Here’s your chance to tell the Washington Department of Fish and Wildlife (WDFW) how much you care about our local animals and habitats.
Jim Unsworth, WDFW Director, has announced an exciting new multi-year initiative, Washington’s Wild Future: A Partnership for Fish and Wildlife. The idea is to seek public comments and ideas to strengthen the department’s relationships with communities, increase support for conservation and outdoor recreation, and help ensure the department meets the public’s needs.
|Woodland Park Zoo has partnered with Washington Department of Fish and Wildlife for nearly 25 years, including on the recovery of the endangered western pond turtle. Photo by Ryan Hawk/Woodland Park Zoo.|
Four regional public forums have been scheduled for October. Each meeting will begin with a presentation about the importance of fish and wildlife to Washington’s quality of life and the economies of its local communities. Participants will then be invited to speak with department representatives, as well as Dr. Unsworth.
Four upcoming Wild Futures meetings are scheduled for 6:00 to 8:00 p.m. at the following dates and locations:
- Oct. 6 – WDFW Mill Creek Office, 16018 Mill Creek Blvd, Mill Creek.
- Oct. 8 – Saint Martin’s University, Norman Worthington Conference Center, 5300 Pacific Ave. SE, Lacey.
- Oct. 14 – Water Resources Education Center, 4600 SE Columbia Way, Vancouver.
- Oct. 20 – Port of Chelan County Confluence Technology Center, 285 Technology Center Way, Wenatchee.
It is very important that Dr. Unsworth, who is new to Washington and WDFW, hears from the public their strong support for wildlife conservation. I hope you can attend one of these meetings, or alternatively, leave written suggestions and comments on Washington’s Wild Future webpage.
|On October 6, zoo staff will release about 750 headstarted, endangered Oregon spotted frogs into their wetlands habitat in Pierce County. Photo by Ryan Hawk/Woodland Park Zoo.|
Woodland Park Zoo for nearly 25 years has worked closely with WDFW on a variety of species and wildlife issues, including western pond turtles, Oregon spotted frogs and carnivore conservation. We are grateful for our partnership with WDFW and for their hard work protecting Washington’s rich diversity of fish and wildlife, but at the same time we are concerned about the future of wildlife in our state. Dr. Unsworth’s call to work with the public to build a stronger and more effective Fish and Wildlife is both timely and urgent.
As human numbers inevitably increase in coming years, development will likely cause significant habitat loss and fragmentation, and as a result we will witness an accelerating number of threatened species. From our perspective, the department should be less reactive and more proactive in addressing biodiversity conservation. Best management practice suggests taking actions before species become endangered. But this will require additional funds for the department and more strategic and stronger partnerships between WDFW, academia, businesses, civic leaders, citizens, non-profit organizations and other state agencies. In the long run, a more proactive approach to protect all species will cost less and is much more likely to protect human wellbeing and our local economies than trying to rescue endangered species.

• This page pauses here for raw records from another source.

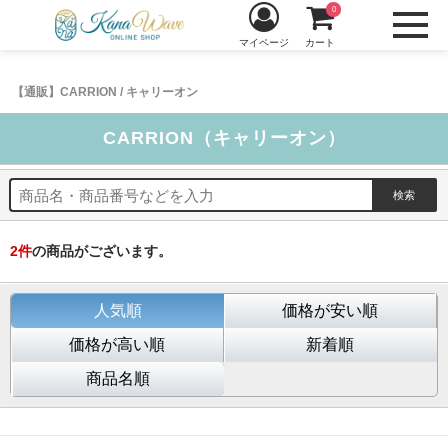
0
マイページ
カート
【通販】CARRION / キャリーオン
CARRION（キャリーオン）
2
件
の商品がございます。
人気順
価格が安い順
価格が高い順
新着順
商品名順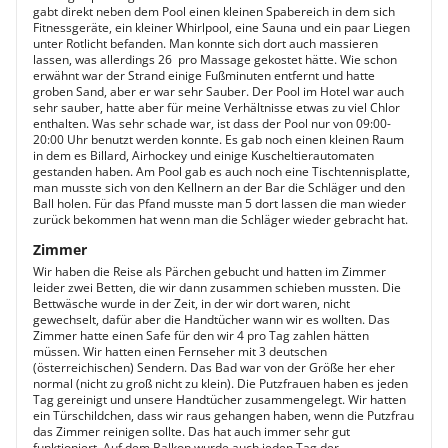
gabt direkt neben dem Pool einen kleinen Spabereich in dem sich
Fitnessgeräte, ein kleiner Whirlpool, eine Sauna und ein paar Liegen
unter Rotlicht befanden. Man konnte sich dort auch massieren
lassen, was allerdings 26  pro Massage gekostet hätte. Wie schon
erwähnt war der Strand einige Fußminuten entfernt und hatte
groben Sand, aber er war sehr Sauber. Der Pool im Hotel war auch
sehr sauber, hatte aber für meine Verhältnisse etwas zu viel Chlor
enthalten. Was sehr schade war, ist dass der Pool nur von 09:00-
20:00 Uhr benutzt werden konnte. Es gab noch einen kleinen Raum
in dem es Billard, Airhockey und einige Kuscheltierautomaten
gestanden haben. Am Pool gab es auch noch eine Tischtennisplatte,
man musste sich von den Kellnern an der Bar die Schläger und den
Ball holen. Für das Pfand musste man 5 dort lassen die man wieder
zurück bekommen hat wenn man die Schläger wieder gebracht hat.
Zimmer
Wir haben die Reise als Pärchen gebucht und hatten im Zimmer
leider zwei Betten, die wir dann zusammen schieben mussten. Die
Bettwäsche wurde in der Zeit, in der wir dort waren, nicht
gewechselt, dafür aber die Handtücher wann wir es wollten. Das
Zimmer hatte einen Safe für den wir 4 pro Tag zahlen hätten
müssen. Wir hatten einen Fernseher mit 3 deutschen
(österreichischen) Sendern. Das Bad war von der Größe her eher
normal (nicht zu groß nicht zu klein). Die Putzfrauen haben es jeden
Tag gereinigt und unsere Handtücher zusammengelegt. Wir hatten
ein Türschildchen, dass wir raus gehangen haben, wenn die Putzfrau
das Zimmer reinigen sollte. Das hat auch immer sehr gut
funktioniert. Auf dem Balkon wurde auch jeden Tag der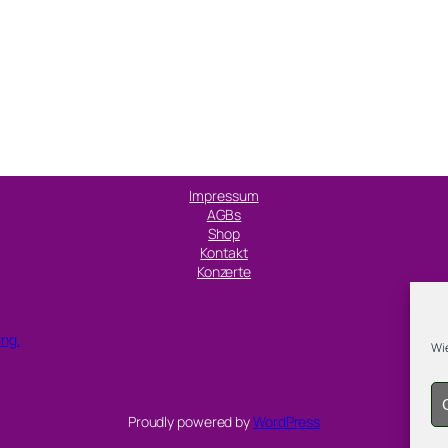
Impressum
AGBs
Shop
Kontakt
Konzerte
ung.
Wie
Proudly powered by
WordPress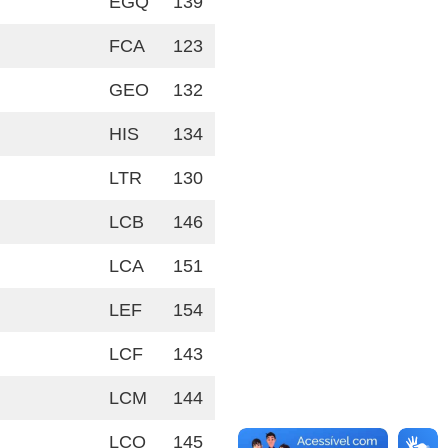
EGQ
139
FCA
123
GEO
132
HIS
134
LTR
130
LCB
146
LCA
151
LEF
154
LCF
143
LCM
144
LCQ
145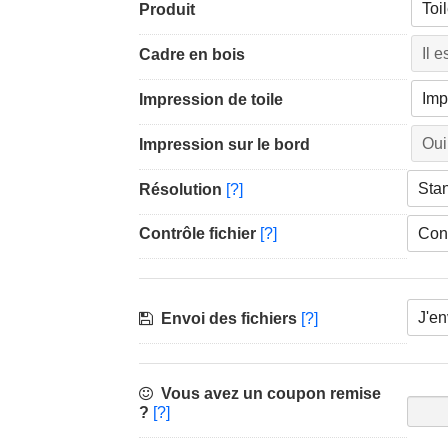
Produit
Cadre en bois
Impression de toile
Impression sur le bord
Résolution
[?]
Contrôle fichier
[?]
Envoi des fichiers
[?]
Vous avez un coupon remise
?
[?]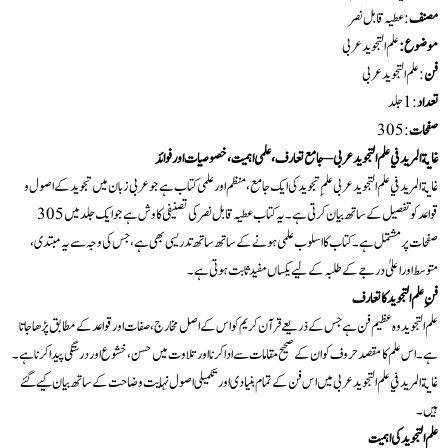
مصنف
:عطیہ قابل نصر
موضوع:
علم التجويد عربی
فن
: علم التجويد عربی
تعداد
:1 جلد
صفحات
: 305
غاية المريد في علم التجويد عربی – جامع تعارف، علمی اہمیت، خصوصیات اور فوائد
غاية المريد في علم التجويد عربی علمِ تجوید کی ایک جامع، منظم اور علمی کتاب ہے جو عربی زبان میں تجوید کے اصول و
قواعد کو تفصیل کے ساتھ بیان کرتی ہے۔ یہ کتاب عطیہ قابل نصر کی تصنیفی کاوش ہے جو ایک جلد میں 305
صفحات پر مشتمل ہے۔ کتاب کا اسلوب علمی ہونے کے ساتھ ساتھ تدریسی بھی ہے، جس کی وجہ سے یہ مبتدی،
متوسط اور اعلیٰ درجے کے طلبہ کے لیے یکساں مفید ثابت ہوتی ہے۔
فنِ علم التجويد کا تعارف
علم التجوید وہ عظیم فن ہے جس کے ذریعے قرآن کریم کو اس کے اصل مخارج، صفات اور قواعد کے مطابق پڑھا جاتا
ہے۔ اس علم کا مقصد حروف کو ان کے صحیح مقامات سے ادا کرنا اور تلاوت میں حسن، خشوع اور درستگی پیدا کرنا ہے۔
غاية المريد في علم التجويد عربی میں اس فن کے تمام بنیادی اور تکمیلی اصول نہایت وضاحت کے ساتھ بیان کیے گئے
ہیں۔
علم التجويد کی اہمیت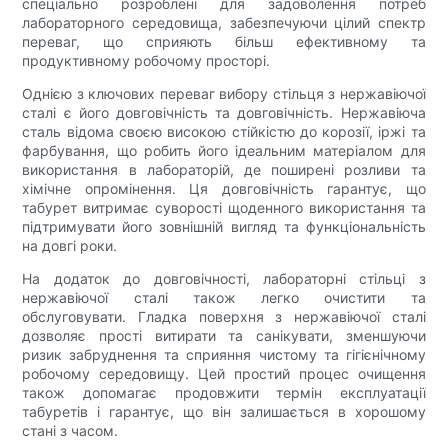
спеціально розроблені для задоволення потреб
лабораторного середовища, забезпечуючи цілий спектр
переваг, що сприяють більш ефективному та
продуктивному робочому просторі.
Однією з ключових переваг вибору стільця з нержавіючої
сталі є його довговічність та довговічність. Нержавіюча
сталь відома своєю високою стійкістю до корозії, іржі та
фарбування, що робить його ідеальним матеріалом для
використання в лабораторій, де поширені розливи та
хімічне опромінення. Ця довговічність гарантує, що
табурет витримає суворості щоденного використання та
підтримувати його зовнішній вигляд та функціональність
на довгі роки.
На додаток до довговічності, лабораторні стільці з
нержавіючої сталі також легко очистити та
обслуговувати. Гладка поверхня з нержавіючої сталі
дозволяє прості витирати та санікувати, зменшуючи
ризик забруднення та сприяння чистому та гігієнічному
робочому середовищу. Цей простий процес очищення
також допомагає продовжити термін експлуатації
табуретів і гарантує, що він залишається в хорошому
стані з часом.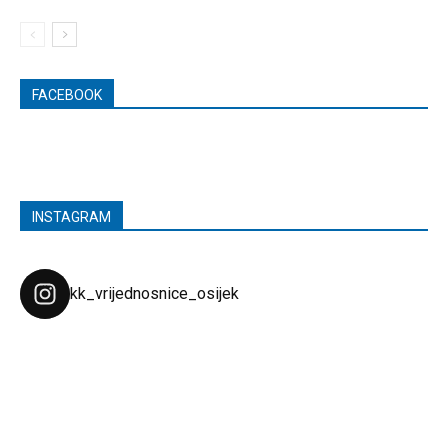
FACEBOOK
INSTAGRAM
kk_vrijednosnice_osijek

|Plans are being considered by federal and state officials to restore grizzly bears in North Cascades National Park. In coming months, when the final proposal is submitted for public review, we will be asking you to speak up for Washington grizzly bears! Photo courtesy of Western Wildlife Outreach, a Woodland Park Zoo Partner for Wildlife.|
At Woodland Park Zoo, we believe that protecting wildlife is essential in order to build a resilient and sustainable Washington for our children and future generations. Here are a few points I will make to Dr. Unsworth and Washington’s Wild Future initiative:
• A healthy, sustainable Washington for people and animals requires that WDFW and its partners proactively manage and protect “all species for all constituents.”
• WDFW is currently underfunded and in urgent need of additional financial resources.
• Wildlife management decisions ought to be based on science and expert advice, not political compromise. This is especially true for carnivores like wolves, grizzly bears and cougars.
• Protecting wildlife in Washington would benefit greatly by WDFW increasing the number and variety of its strategic partnerships, as citizen participation from a broad group of stakeholders will be necessary to demonstrate the public’s strong desire to invest in wildlife conservation.
• Woodland Park Zoo stands ready to help WDFW in its efforts to protect our state’s precious wildlife heritage.
Please join me in sharing your support for wildlife by participating in the Washington’s Wild Future. Speaking up is one of the most important actions you can make to both save animals and create a sustainable world!